Erfurt. Der Polizei fehlt eine belastbare Statistik zu häuslicher Gewalt im Freistaat. Bekannt sind im Vorjahr 3492 Einsätze in Thüringen und insgesamt 3513 registrierte Straftaten.

Aktuell fehlt eine belastbare Statistik zur häuslichen Gewalt in Thüringen. Das geht aus einer Antwort des Innenministeriums auf eine Kleine Anfrage der CDU-Fraktion hervor. Seit dem Vorjahr werden Fälle häuslicher Gewalt in der Kriminalstatistik anhand der dabei begangenen Straftaten erfasst, heißt es. Damit könne es möglich sein, dass ein Opfer häuslicher Gewalt angetroffen und erfasst werde, der Täter aber mehrere Straftaten begangen habe. In der Statistik erscheine aktuell jede dieser Straftaten dann als einzelner Fall.
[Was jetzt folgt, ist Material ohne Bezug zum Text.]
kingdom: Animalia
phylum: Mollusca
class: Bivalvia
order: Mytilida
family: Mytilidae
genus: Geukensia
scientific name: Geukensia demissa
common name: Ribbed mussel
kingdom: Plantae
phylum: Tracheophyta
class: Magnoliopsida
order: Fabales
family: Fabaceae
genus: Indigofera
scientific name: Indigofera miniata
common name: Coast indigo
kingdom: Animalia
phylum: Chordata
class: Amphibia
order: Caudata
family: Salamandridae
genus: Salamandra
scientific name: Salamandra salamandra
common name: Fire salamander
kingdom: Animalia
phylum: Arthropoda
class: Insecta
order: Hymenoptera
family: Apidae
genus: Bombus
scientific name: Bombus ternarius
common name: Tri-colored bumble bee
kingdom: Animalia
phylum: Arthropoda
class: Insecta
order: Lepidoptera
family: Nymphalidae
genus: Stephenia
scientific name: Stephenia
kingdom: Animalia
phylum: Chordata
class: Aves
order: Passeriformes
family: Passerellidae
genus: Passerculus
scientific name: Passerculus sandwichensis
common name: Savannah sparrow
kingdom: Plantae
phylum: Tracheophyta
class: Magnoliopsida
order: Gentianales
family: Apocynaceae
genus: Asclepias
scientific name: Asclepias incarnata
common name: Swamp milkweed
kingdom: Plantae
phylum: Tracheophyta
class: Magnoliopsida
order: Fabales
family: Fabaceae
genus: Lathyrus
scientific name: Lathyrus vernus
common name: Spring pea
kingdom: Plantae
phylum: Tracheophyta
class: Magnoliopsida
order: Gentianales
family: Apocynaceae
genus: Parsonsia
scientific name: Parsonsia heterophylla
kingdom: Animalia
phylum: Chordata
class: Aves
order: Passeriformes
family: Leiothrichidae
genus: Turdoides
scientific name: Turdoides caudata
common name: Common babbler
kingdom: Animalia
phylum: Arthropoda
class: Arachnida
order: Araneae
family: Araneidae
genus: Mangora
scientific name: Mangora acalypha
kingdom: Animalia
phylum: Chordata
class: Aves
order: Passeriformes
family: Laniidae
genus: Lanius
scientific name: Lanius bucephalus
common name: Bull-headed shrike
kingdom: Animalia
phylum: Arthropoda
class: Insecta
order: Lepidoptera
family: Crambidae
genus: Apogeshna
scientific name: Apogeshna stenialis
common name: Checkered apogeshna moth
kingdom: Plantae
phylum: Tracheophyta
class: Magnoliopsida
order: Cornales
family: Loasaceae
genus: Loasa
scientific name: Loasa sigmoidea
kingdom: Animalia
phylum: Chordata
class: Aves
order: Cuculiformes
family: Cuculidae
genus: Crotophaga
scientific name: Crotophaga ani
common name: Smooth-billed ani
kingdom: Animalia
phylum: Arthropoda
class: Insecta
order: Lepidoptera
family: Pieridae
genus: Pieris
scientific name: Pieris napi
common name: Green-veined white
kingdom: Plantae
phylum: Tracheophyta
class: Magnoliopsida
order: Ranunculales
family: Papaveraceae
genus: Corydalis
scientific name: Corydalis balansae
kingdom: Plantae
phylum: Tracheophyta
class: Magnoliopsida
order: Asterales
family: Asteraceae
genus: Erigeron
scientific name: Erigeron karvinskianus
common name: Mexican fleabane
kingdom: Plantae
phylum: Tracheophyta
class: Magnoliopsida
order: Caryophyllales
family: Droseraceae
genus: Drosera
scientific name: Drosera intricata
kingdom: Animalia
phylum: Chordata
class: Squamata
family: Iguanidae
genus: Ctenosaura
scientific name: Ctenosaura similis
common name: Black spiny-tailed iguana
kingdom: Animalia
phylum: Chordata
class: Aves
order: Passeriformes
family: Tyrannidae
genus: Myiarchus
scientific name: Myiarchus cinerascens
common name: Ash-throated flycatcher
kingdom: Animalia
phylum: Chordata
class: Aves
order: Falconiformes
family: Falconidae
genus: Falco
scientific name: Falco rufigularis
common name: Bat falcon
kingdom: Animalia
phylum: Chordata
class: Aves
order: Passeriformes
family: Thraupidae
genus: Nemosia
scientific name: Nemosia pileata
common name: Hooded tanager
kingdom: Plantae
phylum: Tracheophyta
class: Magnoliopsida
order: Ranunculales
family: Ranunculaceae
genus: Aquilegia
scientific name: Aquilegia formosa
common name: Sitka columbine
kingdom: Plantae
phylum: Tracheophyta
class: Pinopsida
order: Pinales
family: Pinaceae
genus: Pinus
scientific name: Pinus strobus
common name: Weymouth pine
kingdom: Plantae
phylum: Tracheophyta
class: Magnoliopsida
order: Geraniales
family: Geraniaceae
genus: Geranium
Die Delikte reichen von Körperverletzung über Bedrohung, Beleidigung und Sachbeschädigung bis hin zu Nötigung, Misshandlung Schutzbefohlener, Hausfriedensbruch, aber auch Widerstand gegen Vollstreckungsbeamte, Ausspähen von Daten und sogar Totschlag oder unterlassene Hilfeleistung. Insgesamt werden 31 unterschiedliche Delikte und Straftaten genannt. Einfluss auf die Statistik hat laut Innenministerium zudem, dass auch im Vorjahr wieder Straftaten zur häuslichen Gewalt bekannt wurden, die weit zurück, bis ins Jahr 2006, reichen. Diesbezüglich seien 332 Strafanzeigen erstattet worden.

Die Thüringer Polizei musste vor drei Jahren 1078 Mal und vor zwei Jahren 3000 Mal in Verbindung mit häuslicher Gewalt ausrücken. Ob Straftaten begangen und Anzeigen gefertigt werden mussten, gehe aus dieser Einsatzstatistik aber nicht hervor, erklärt ein Sprecher der Landespolizeidirektion.

Konkretere Zahlen hatte das Innenministerium für das Vorjahr: Es kam zu 3492 Einsätzen wegen des Verdachts häuslicher Gewalt. Dabei stellten die Beamten 3513 Straftaten fest. Zumeist waren das Körperverletzungen. Das Ministerium sprich von insgesamt 2595 Fällen, gefolgt von Bedrohungen (234), Beleidigungen (102), Sachbeschädigungen (89) und Nötigungen (88). Die Landespolizeiinspektionen Erfurt, Gera und Jena führen mit jeweils mehr als 600 Delikten die regionalen Statistiken an. In Suhl (306) und Saalfeld (249) gab es im Zusammenhang mit häuslicher Gewalt die wenigsten Straftaten.

Wie viel Platzverweise, Wohnungsverweisungen oder vorläufige Festnahmen ausgesprochen wurden, ist nicht bekannt. Laut Innenministerium versuche eine Bund-Länder-Arbeitgruppe Lösungen für die statistische Erfassung zu finden.

Deutlich Kritik an den Angaben des Innenministerium übt CDU-Innenpolitiker Raymond Walk: „Das Problem häusliche Gewalt hat in der Pandemiezeit deutlich mehr Aufmerksamkeit erfahren, und der Landesregierung fehlt der Überblick über die Entwicklung. Dabei hängen von diesem Wissen notwendige Unterstützungen für Hilfsangebote und Vereine ab“, betont der Abgeordnete. Aus seiner Sicht könne von eine Zunahme bei Fällen häuslicher Gewalt von bis zu einem Drittel ausgegangen werden.